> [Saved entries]
=== Section Start ===

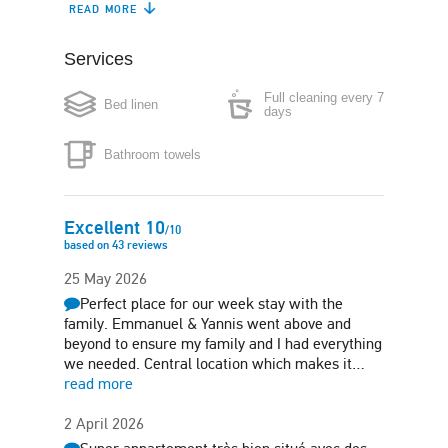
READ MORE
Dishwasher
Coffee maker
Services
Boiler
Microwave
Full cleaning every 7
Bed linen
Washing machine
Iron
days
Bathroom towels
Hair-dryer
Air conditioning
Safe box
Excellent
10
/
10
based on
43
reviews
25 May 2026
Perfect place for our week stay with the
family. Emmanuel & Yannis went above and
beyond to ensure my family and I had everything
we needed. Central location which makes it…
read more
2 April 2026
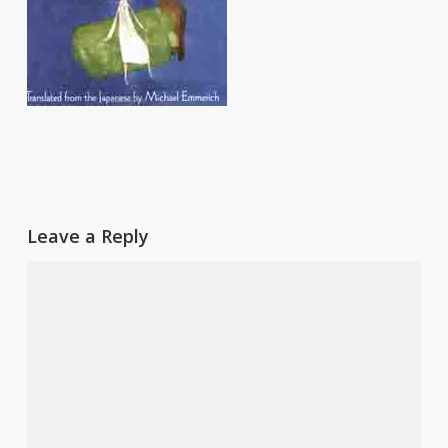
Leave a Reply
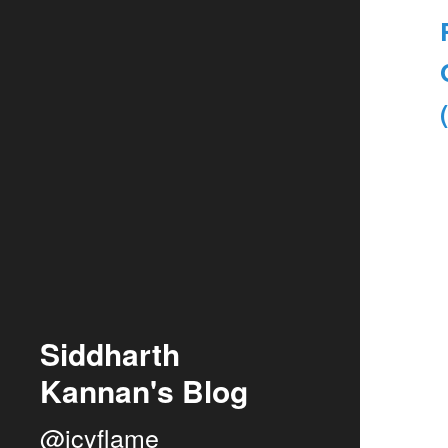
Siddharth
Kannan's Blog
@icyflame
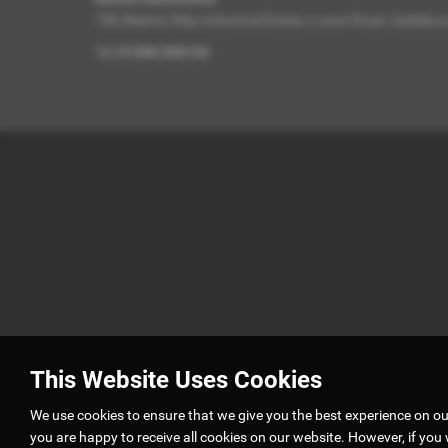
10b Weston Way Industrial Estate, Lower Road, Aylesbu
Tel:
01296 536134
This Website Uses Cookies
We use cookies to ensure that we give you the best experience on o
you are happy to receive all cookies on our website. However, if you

=== Section End ===
=== Section Start ===

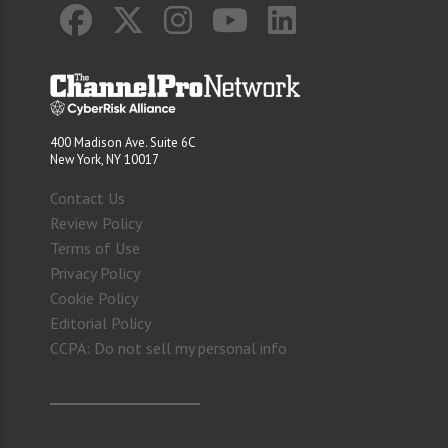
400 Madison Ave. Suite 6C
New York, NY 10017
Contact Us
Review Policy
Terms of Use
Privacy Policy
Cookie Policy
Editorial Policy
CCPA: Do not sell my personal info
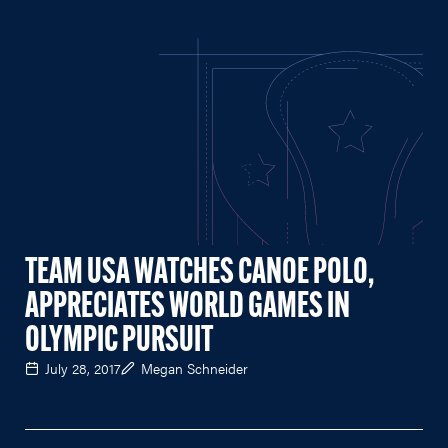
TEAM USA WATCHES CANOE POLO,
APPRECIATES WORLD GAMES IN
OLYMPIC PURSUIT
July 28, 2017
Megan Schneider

=== Section End ===

> [Problem] Find every line in the records that has the word "ensure". Copy those lines.

> [Your response]
beyond to ensure my family and I had everything
We use cookies to ensure that we give you the best experience on o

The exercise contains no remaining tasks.